Autobiographical Column: Imperfections

Brett Loftis

            What is the worst thing that one human being can do to another human being?  There are probably a lot of things that can be thought of.  If you think about it long enough, you can come up with your own answer and probably pinpoint a time when you have experienced it in your own life or see it happen. However, what is the worse thing that a child can do to another child?   Bullying.

            Race relations, mental health and suicide rates are all major issues in America today.  In 2019, there were 47,511 suicides in the United States. Could these three issues all stem from one place?  Is there a time in a human’s life in where these terrible issues begin?  Is there a way to stop these issues before they even start?

            My name is Brett Loftis.  I am overall a very happy human being.  I live a great life as a college student at Piedmont College in Demorest, Georgia.  I am very involved in both the mass communications and the athletic communication departments at Piedmont.  I am a follower of Jesus Christ, an avid writer and a huge sports fan.
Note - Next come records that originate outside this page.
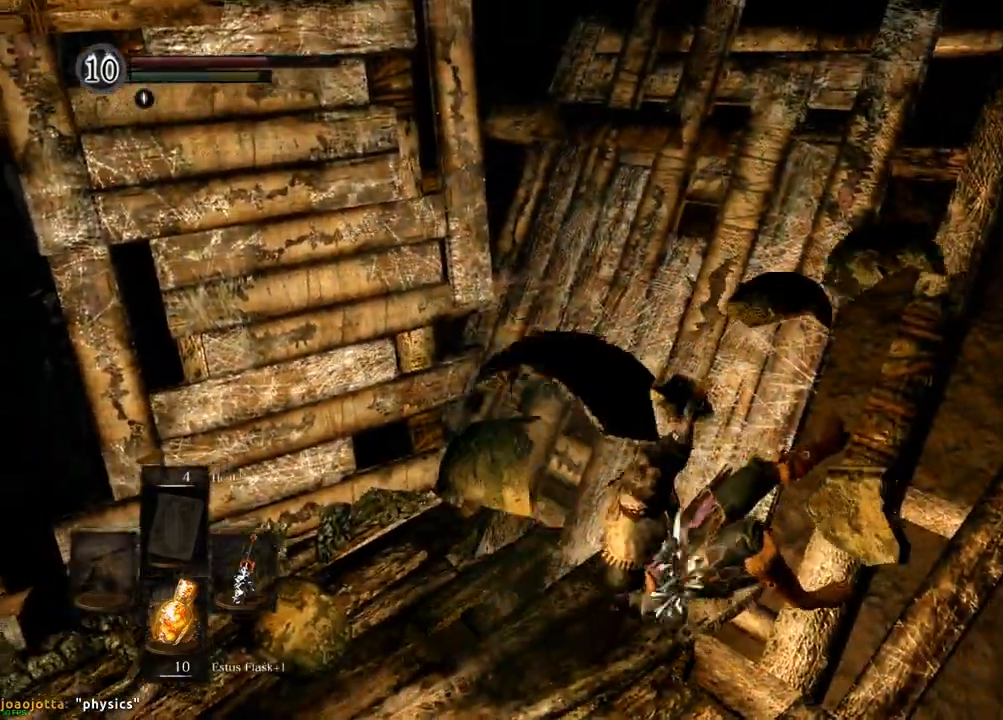
{"dt_ms": 1000, "buttons": [], "left_stick": "center", "right_stick": "center"}
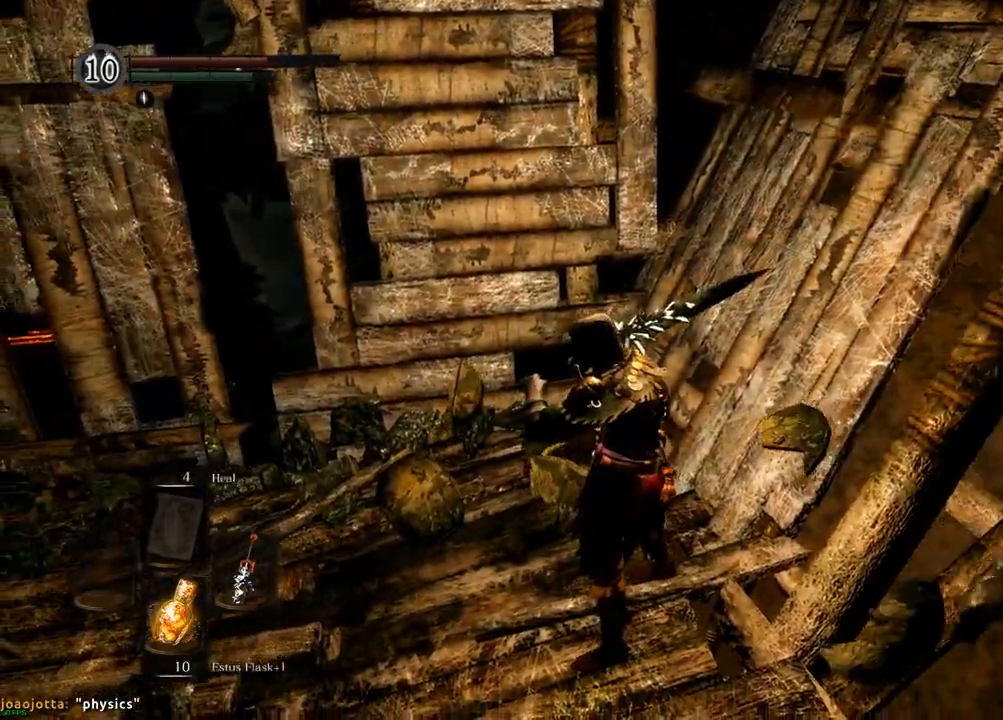
{"dt_ms": 500, "buttons": [], "left_stick": "right", "right_stick": "right"}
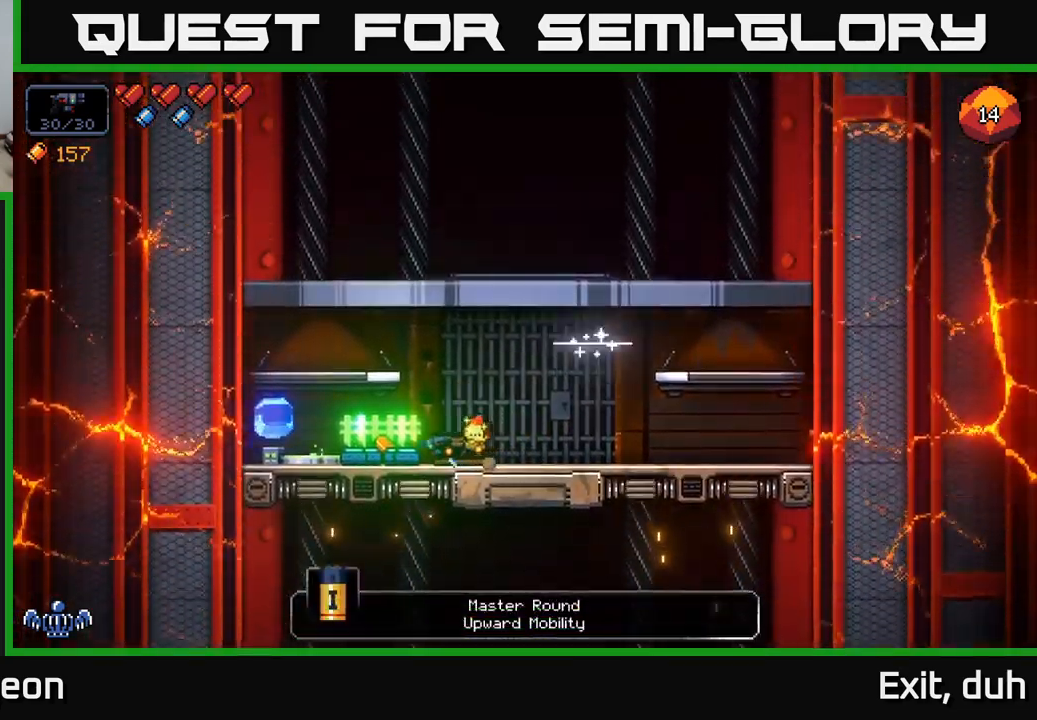
Gameplay with a controller (Xbox layout); each line is a JSON object with the inputs held at the frame after it. "events" lists button and stick changes between this image and that frame as [ms after this image, input, new state], when the widget could be followed in between.
{"buttons": [], "left_stick": "left", "right_stick": "center", "events": []}
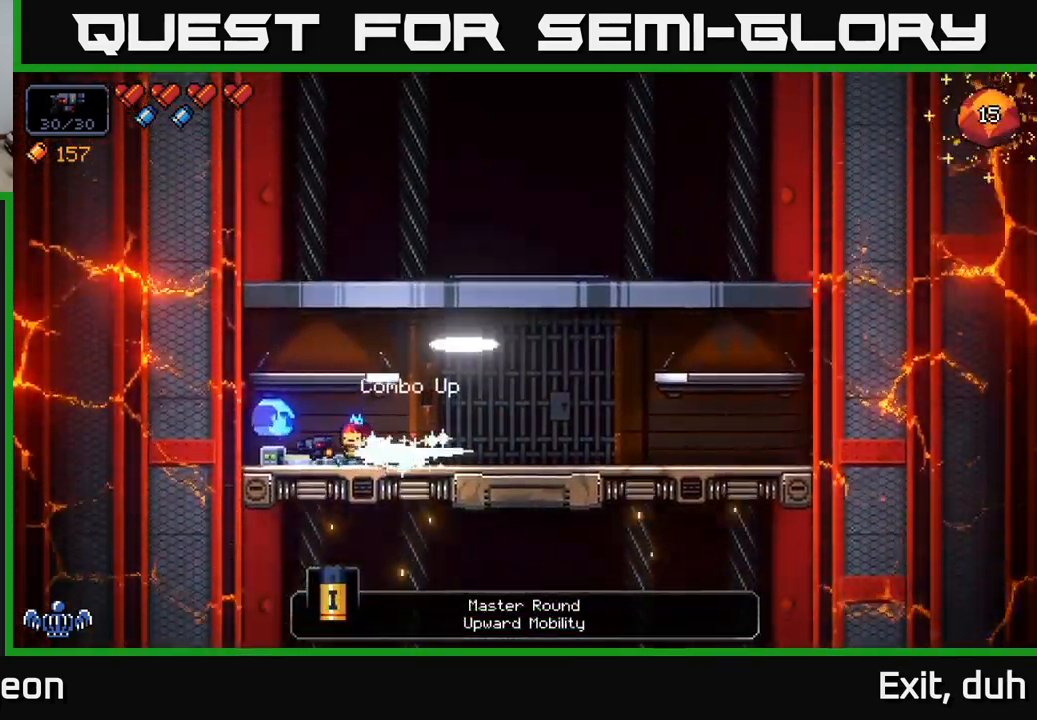
{"buttons": [], "left_stick": "center", "right_stick": "center", "events": [[150, "left_stick", "center"], [167, "X", "down"], [250, "X", "up"]]}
However, there was a time in my life when I was not happy.  There was a time in my life when I did not know if I ever would want to move forward with my own life.  There was a time where I was bullied.

            As a male in today’s America, it is rather difficult to talk about the tough times in our lives.  We feel as if it is better to hide our emotions because it will make us appear sensitive if we discuss our low times in life.  I fall into this category as well.  I usually hide my emotions and not talk about them.  I bottle up times in my past when I was at an all-time low. 
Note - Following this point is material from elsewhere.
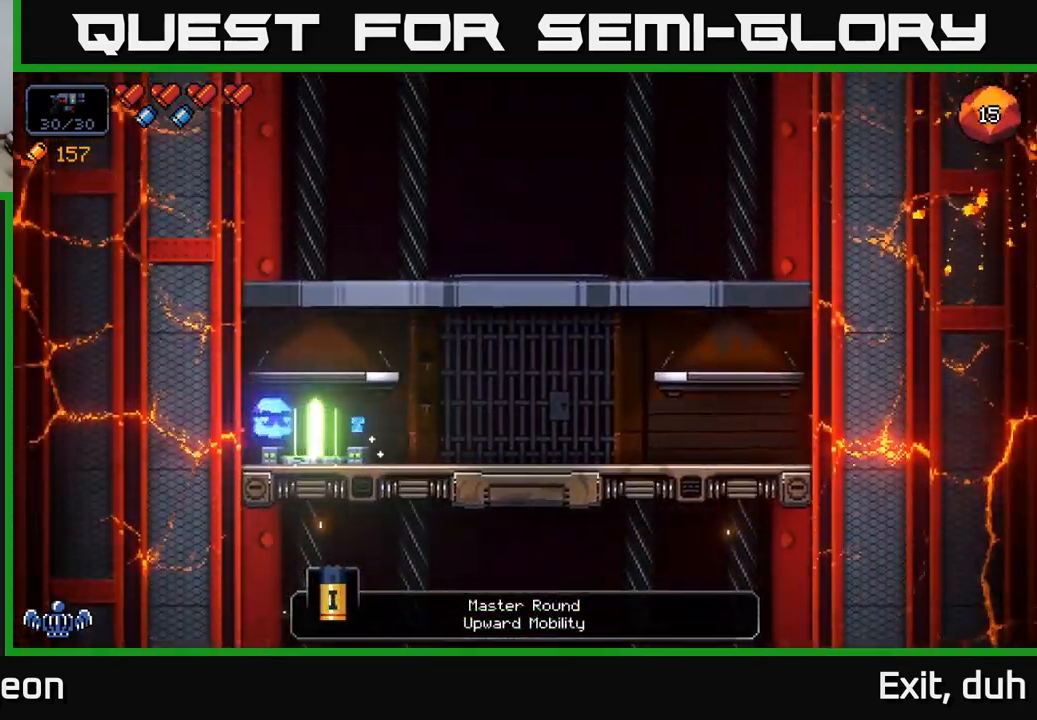
{"buttons": [], "left_stick": "center", "right_stick": "center", "events": []}
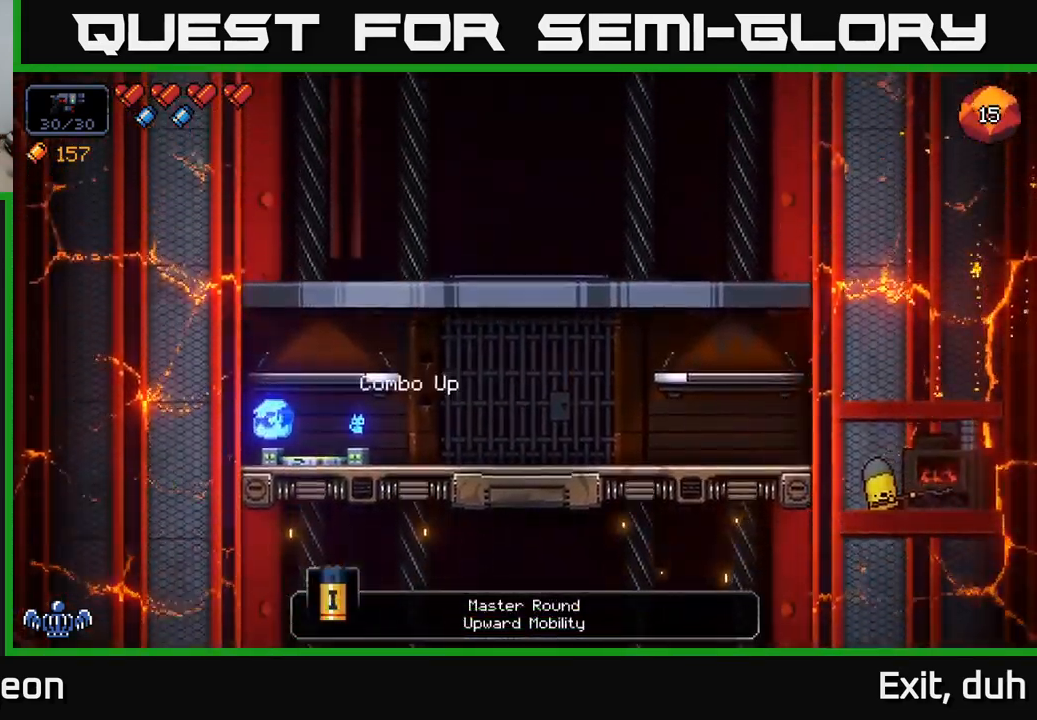
{"buttons": [], "left_stick": "center", "right_stick": "center", "events": []}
When I was in middle school, I found myself at an all-time low.  I was bullied constantly for my size, my looks or even my school spirit at times.  I tried to surround myself with people who would build me up, but inevitably those same people would tear me down.  I tried to combat the name callings and the physical abuse by telling my teachers and administration, but no one seemed to care. My middle school had motivational speakers who came into our school to talk to us about bullying.  The very students who seemed to terrorize my life would be the very people who would now act as anti-bullying activists around these speakers.  These students never faced any repercussions for their treatment of others, but yet were looked at as “student body heroes.” Finally, after three years of going through living hell on a daily basis, I escaped.
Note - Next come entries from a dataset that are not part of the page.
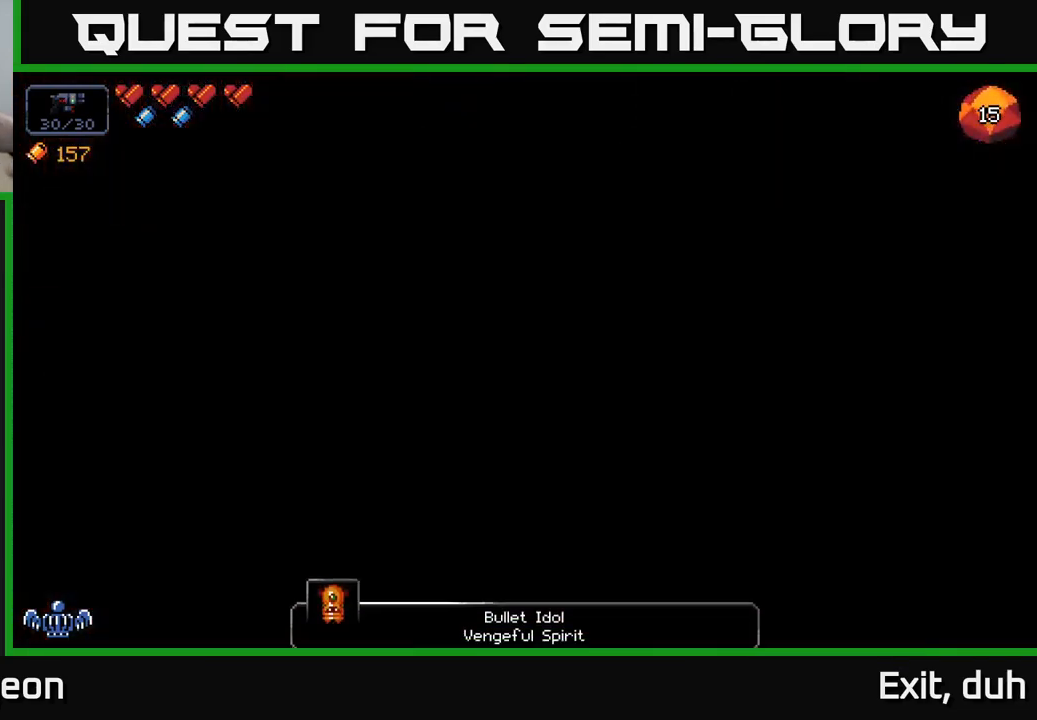
{"buttons": [], "left_stick": "center", "right_stick": "center", "events": []}
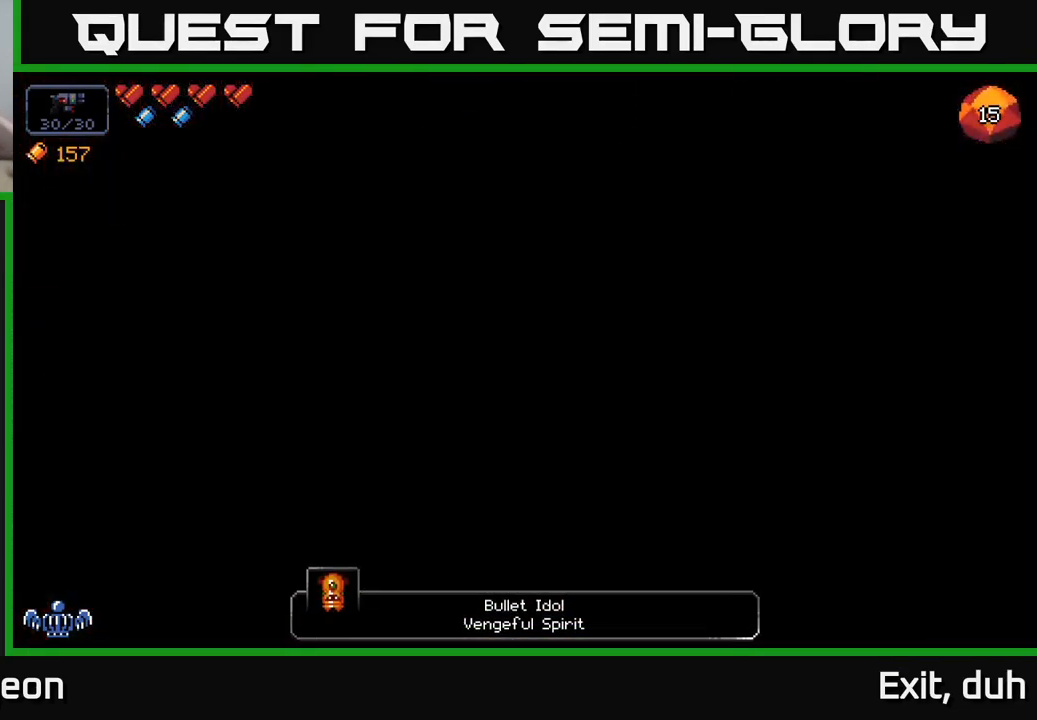
{"buttons": [], "left_stick": "center", "right_stick": "center", "events": []}
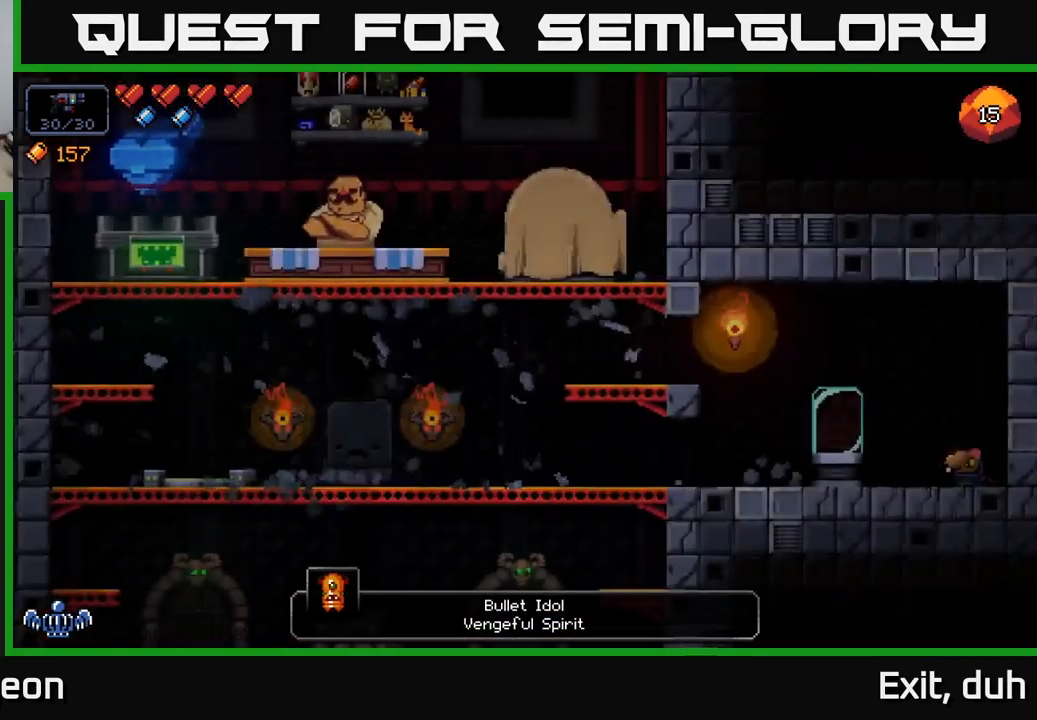
{"buttons": [], "left_stick": "center", "right_stick": "center", "events": []}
            With the help of my loving parents, I transferred school districts to begin high school.  I found out when I arrived that there were kind people in the world.  Yes, there were still the people who liked to belittle others, but more people who wanted to uplift others.  I found out what I wanted to do in life.  I found friends who would last a lifetime.  Most of all, I found a will to live. 

            Today, I am trying to live life at its fullest.  I try to treat every single person I meet with the utmost respect.  I have now also found ways to combat those who do not treat others with the same amount of kindness.  With the help of Jesus, my parents, Clinton High School and Piedmont College, I have realized that everyone is destined for greatness somewhere in life.  However, just a few mean people can ruin their lives, and they may never get to experience their greatness in life.  Just remember, your life is worth living, greatness is out there and never give up on a life worth living because at the end of the day, every life is a life worth living.